Limited action space: The method is primarily validated on continuous control and simple manipulation tasks; complex long-horizon tasks remain unverified.
Future directions: Exploring conditioning designs for DiT architectures; validating in real-robot scenarios; combining the semantic understanding of VLMs with ORCA's visual conditioning.
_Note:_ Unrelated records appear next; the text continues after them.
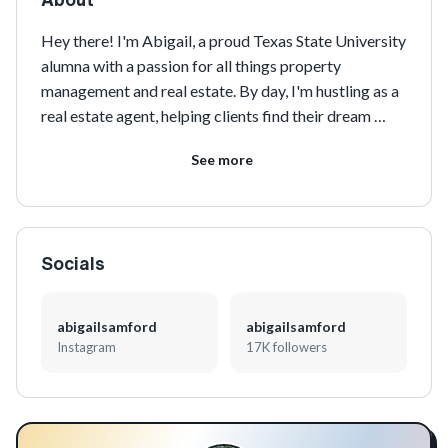
Hey there! I'm Abigail, a proud Texas State University 
alumna with a passion for all things property 
management and real estate. By day, I'm hustling as a 
real estate agent, helping clients find their dream 
homes. But when I'm not busy closing deals, you can 
See more
find me doting on my adorable pitbull and Boston 
terrier fur babies. I'm also a social media marketing 
maven, constantly sharing my love for fashion, food, 
travel, and beauty on all platforms. Want to see more 
Socials
of my adventures? Check out my 
linktr.ee/abigailsamford2
!
abigailsamford
abigailsamford
Instagram
17K followers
vs. SCR: SCR first introduced Stable Diffusion to control tasks but employed null conditioning (task-agnostic); ORCA achieves task adaptation through learned conditioning, improving DMC Mean from 68.3 to 74.3.
vs. VPD/TADP: VPD and TADP successfully apply text conditioning in visual perception tasks such as semantic segmentation, but this paper demonstrates that such strategies fail in control tasks due to domain gap—control environments are not natural images.
vs. VC-1: VC-1 uses MAE pretraining on large-scale video data to produce powerful task-agnostic representations, yet ORCA outperforms it on all tasks, demonstrating that task-adaptive conditioning representations are superior to larger-scale agnostic pretraining.
Core Insight: When transferring pretrained models to new domains, the design of conditioning signals and prompts is more critical than the choice of the model itself.

Rating¶

Novelty: ⭐⭐⭐⭐ First systematic exploration of diffusion model conditioning mechanisms in robotic control; the task + visual prompt design is both elegant and effective.
Experimental Thoroughness: ⭐⭐⭐⭐⭐ 12 tasks across 3 benchmarks, multiple baselines, comprehensive ablation studies, and rich visualizations.
Writing Quality: ⭐⭐⭐⭐⭐ The motivation analysis via cross-attention visualization is highly persuasive; the paper is well-written throughout.
Value: ⭐⭐⭐⭐ Provides practical guidance for visual representation design in robotics, though currently limited to simulated environments.